HALL promises to be a wild zombie ride, but the film materialises as a slow burner that never actually burns. Despite a promising concept, the pacing is all wrong, and the film never properly builds up any momentum. The restricted location feels too overtly like the product of a tight budget rather than the intended claustrophobic nightmare, and despite the swollen expository sequences that eat well into the already slim runtime, the poor writing means we never build an emotional connection to the protagonists or fully understand the nature of the risk. The film leaves us feeling more puzzled than frightened. We are treated to one juicy scene of physical horror, after which all the decent action takes place off-screen, with one particularly infuriating sequence absolutely worthy of the shoe I threw at the TV.
The feeble attempts at a promising unifying theme of abuse and female self-determination are half-hearted and fall by the wayside early on, leaving the film with no core message or driving force. The screenplay feels undeveloped and is full of blatant and ham-fisted narrative exposition that manages to simultaneously patronise the audience and also tell us nothing at all about the virus. The performances are generally good, but suffer under dull and uninspired writing. The film sorely lacks a soundtrack—horror cannot live on drone sounds alone—and the sound design is otherwise faulty, with excerpts of dialogue getting lost among the ubiquitous drones. The special effects are excellent, and the cinematography is decent, but the colour’s feel flat, and the mise-en-scène pales in comparison to the trending vibrant aesthetic landscape of a new generation of arty A24 horrors like Midsommar or In Fabric.

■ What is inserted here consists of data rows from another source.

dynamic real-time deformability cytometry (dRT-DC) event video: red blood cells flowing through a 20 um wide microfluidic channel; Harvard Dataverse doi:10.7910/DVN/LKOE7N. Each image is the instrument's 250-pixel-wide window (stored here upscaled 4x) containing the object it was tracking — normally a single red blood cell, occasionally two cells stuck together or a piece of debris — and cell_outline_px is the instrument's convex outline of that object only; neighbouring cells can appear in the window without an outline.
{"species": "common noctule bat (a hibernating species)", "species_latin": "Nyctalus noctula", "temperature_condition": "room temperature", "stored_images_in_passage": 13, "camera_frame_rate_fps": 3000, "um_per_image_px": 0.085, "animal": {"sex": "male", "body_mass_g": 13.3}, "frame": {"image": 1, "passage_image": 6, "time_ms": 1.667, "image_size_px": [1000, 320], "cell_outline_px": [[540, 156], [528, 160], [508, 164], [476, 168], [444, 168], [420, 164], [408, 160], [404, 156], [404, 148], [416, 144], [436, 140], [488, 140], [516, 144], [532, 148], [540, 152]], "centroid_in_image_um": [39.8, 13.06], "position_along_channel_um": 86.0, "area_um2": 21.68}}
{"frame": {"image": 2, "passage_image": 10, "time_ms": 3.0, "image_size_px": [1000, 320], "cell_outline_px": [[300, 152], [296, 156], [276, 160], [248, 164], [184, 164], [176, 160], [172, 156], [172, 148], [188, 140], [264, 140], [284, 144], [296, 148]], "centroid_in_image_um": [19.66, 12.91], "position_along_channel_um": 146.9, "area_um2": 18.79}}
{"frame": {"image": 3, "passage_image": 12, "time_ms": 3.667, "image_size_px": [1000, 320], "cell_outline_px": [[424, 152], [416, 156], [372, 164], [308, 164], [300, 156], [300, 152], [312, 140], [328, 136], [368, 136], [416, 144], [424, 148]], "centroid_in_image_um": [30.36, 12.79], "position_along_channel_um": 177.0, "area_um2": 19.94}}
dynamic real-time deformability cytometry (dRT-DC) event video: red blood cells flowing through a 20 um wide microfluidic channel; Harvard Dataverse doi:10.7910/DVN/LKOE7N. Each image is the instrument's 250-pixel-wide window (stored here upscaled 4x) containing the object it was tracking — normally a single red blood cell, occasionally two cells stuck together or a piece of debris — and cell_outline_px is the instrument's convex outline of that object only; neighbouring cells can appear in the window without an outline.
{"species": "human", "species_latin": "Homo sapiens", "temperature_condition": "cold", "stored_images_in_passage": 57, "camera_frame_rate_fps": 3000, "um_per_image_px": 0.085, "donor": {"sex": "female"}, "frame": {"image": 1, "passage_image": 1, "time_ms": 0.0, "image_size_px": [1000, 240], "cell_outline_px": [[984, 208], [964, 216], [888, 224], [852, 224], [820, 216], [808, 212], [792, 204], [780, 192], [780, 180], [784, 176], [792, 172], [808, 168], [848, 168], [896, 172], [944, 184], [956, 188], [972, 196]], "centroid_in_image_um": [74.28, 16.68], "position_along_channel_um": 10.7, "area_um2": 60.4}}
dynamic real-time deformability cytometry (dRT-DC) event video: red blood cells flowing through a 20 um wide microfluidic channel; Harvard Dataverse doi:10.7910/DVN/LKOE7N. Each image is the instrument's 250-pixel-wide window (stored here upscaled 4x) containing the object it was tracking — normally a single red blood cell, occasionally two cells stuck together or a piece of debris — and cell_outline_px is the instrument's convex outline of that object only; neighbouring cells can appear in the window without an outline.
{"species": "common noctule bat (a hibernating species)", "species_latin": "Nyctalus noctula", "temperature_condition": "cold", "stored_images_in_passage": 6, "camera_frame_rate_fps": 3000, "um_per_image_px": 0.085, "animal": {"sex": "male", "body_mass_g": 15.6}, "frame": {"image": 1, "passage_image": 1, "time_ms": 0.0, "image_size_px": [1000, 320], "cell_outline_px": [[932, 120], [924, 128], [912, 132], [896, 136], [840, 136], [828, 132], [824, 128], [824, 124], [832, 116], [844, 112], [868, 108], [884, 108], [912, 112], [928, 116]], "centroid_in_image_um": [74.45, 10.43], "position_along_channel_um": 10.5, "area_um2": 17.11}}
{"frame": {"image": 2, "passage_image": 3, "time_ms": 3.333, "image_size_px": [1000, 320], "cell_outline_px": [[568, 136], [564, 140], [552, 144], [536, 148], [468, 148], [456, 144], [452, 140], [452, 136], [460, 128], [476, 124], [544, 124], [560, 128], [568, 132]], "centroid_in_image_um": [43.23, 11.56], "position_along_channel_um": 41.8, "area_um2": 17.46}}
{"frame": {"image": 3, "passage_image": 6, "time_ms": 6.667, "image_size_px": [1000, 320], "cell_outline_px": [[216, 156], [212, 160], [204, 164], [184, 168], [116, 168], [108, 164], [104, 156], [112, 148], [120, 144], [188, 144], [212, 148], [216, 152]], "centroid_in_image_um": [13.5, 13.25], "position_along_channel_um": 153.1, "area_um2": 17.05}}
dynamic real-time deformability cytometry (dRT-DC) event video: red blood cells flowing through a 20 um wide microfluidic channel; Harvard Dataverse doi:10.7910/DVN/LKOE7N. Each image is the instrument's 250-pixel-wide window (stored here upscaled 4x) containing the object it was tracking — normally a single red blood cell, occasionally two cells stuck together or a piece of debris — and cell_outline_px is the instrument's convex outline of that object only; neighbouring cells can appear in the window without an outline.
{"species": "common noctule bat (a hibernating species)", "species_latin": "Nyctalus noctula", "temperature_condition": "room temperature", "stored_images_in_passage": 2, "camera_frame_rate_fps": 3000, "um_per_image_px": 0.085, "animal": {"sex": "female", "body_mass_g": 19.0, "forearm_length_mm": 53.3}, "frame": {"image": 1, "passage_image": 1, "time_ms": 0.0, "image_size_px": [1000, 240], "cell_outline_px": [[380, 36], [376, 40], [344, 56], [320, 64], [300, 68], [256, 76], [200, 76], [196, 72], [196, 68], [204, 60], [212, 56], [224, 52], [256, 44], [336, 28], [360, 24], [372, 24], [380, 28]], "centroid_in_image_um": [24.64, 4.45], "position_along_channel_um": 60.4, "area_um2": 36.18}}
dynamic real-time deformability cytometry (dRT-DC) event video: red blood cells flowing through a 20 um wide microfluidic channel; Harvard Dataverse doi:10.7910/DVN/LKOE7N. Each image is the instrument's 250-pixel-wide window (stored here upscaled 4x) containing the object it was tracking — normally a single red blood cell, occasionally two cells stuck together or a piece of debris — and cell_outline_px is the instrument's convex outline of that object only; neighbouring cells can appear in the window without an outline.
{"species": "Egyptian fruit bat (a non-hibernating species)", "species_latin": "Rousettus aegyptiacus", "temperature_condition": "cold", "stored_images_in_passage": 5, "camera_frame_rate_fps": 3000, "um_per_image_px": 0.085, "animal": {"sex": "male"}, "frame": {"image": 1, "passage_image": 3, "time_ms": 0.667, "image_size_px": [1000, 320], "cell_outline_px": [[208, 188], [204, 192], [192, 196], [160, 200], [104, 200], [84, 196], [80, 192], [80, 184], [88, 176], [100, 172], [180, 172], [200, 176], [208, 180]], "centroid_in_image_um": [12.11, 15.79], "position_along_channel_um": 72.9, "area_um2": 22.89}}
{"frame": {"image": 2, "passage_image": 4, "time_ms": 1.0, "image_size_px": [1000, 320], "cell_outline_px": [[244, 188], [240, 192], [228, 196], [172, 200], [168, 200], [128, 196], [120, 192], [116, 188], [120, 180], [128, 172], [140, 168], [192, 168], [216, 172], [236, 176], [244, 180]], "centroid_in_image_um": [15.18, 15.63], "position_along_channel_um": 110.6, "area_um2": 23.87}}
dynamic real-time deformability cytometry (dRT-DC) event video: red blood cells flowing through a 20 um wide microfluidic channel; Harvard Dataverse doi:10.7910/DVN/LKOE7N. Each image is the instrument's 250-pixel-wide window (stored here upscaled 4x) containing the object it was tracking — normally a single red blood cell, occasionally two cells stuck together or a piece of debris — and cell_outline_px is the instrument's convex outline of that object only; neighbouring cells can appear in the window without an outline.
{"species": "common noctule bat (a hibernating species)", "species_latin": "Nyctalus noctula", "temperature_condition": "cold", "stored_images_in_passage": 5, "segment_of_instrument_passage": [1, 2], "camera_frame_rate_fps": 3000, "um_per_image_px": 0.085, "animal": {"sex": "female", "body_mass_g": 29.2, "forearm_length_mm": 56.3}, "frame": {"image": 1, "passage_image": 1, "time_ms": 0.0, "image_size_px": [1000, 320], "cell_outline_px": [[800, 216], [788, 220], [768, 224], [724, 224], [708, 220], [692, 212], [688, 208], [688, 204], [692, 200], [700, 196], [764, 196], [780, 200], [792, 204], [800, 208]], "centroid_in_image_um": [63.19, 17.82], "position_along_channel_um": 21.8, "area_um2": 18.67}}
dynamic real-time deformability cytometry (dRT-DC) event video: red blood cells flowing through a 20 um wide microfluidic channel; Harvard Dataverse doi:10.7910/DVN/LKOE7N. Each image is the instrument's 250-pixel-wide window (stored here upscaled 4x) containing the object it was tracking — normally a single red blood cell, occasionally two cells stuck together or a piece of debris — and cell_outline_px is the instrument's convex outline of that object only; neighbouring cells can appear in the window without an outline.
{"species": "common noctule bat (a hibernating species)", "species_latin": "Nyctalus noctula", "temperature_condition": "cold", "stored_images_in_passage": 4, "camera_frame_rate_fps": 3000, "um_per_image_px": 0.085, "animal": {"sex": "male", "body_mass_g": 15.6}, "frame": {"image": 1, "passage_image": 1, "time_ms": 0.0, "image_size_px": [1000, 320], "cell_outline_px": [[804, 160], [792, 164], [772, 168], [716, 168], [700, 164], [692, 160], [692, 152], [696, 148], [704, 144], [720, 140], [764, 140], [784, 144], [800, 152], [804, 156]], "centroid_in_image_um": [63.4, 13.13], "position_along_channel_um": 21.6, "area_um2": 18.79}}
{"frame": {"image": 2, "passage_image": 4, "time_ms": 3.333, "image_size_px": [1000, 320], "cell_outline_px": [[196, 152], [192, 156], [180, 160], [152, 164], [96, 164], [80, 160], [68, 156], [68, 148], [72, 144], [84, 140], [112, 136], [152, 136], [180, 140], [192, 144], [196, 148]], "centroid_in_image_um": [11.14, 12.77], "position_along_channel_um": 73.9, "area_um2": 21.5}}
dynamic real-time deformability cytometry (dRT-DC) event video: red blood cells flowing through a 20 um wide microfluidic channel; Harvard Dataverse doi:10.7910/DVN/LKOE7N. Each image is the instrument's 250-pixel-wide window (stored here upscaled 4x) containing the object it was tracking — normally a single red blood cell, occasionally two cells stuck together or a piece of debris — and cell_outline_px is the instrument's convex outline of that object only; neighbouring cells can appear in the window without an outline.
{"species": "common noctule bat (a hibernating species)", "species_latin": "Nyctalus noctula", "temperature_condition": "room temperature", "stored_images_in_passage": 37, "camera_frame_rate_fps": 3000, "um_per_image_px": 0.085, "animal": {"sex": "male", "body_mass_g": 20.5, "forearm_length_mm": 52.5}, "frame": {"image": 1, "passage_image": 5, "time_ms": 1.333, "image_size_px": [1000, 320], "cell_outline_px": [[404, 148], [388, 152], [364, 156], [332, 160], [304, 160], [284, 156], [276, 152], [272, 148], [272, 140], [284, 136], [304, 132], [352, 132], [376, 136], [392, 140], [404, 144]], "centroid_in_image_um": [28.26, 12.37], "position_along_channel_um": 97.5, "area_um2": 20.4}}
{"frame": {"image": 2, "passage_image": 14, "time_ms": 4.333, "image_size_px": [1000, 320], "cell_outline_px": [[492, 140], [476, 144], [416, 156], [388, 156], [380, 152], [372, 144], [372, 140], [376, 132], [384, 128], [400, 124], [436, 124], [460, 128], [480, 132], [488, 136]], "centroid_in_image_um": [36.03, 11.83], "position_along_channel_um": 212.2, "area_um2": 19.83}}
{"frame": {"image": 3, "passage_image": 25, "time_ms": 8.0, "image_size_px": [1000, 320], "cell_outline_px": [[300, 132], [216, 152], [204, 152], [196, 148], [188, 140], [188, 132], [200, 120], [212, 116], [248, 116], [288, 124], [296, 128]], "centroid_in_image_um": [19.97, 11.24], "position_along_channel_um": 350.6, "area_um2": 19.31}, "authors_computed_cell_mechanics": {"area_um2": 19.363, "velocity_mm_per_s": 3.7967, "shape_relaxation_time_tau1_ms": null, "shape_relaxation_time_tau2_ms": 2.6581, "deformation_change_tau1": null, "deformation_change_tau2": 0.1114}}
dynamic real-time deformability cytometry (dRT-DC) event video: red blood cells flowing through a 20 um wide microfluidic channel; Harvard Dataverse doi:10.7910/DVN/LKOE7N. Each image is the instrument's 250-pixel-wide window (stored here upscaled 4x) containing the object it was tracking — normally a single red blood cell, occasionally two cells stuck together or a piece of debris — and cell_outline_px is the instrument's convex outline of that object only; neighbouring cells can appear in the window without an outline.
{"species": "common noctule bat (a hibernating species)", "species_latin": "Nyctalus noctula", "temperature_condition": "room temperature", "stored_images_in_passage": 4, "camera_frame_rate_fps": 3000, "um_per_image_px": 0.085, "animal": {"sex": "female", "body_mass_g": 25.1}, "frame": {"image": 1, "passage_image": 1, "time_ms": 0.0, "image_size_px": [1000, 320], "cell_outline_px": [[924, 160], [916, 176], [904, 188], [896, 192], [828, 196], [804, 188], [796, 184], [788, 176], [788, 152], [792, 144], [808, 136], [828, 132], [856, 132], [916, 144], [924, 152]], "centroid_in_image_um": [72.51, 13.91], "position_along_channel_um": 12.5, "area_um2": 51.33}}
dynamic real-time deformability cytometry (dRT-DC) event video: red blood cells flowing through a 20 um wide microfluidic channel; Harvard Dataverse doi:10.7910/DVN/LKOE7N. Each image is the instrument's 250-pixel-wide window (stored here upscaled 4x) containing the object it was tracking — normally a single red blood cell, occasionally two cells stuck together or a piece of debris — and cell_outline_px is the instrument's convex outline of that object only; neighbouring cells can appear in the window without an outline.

These technical flaws could be overlooked if it weren’t for the plot. After a ponderous and padded first half, the film suddenly becomes borderline ridiculous, replete with cartoonish bad guys in turtlenecks brandishing glowing test-tubes and spitting out hokey clichés to the flu victims in vaguely evil (i.e., non-American) accents. This shift in tone effectively shatters the film’s earlier posturing as restrained and arty and reframes it as simply boring. Ultimately, HALL manages to entirely bypass the mass hysteria and public paranoia that makes other outbreak horrors so captivating, and also misses a precious opportunity to address cycles of abuse and domestic violence. Abstract without meaning to be, dull when it should be suspenseful, HALL is one note, and leaves us cold and confused instead of rooting for our heroines to vanquish the joint rampant epidemics of domestic violence and the deadly virus.
The Verdict
Covid might still be frightening in the real world, but with audiences suffering pandemic panic burn-out, HALL doesn’t do nearly enough to engage our attention and compete with less realistic—and therefore more entertaining—horrors. We’d all rather get our spooks by saying “Candyman” in the mirror than facing the everyday banal horror of a disease outbreak. Grab a lateral flow test and sit this one out.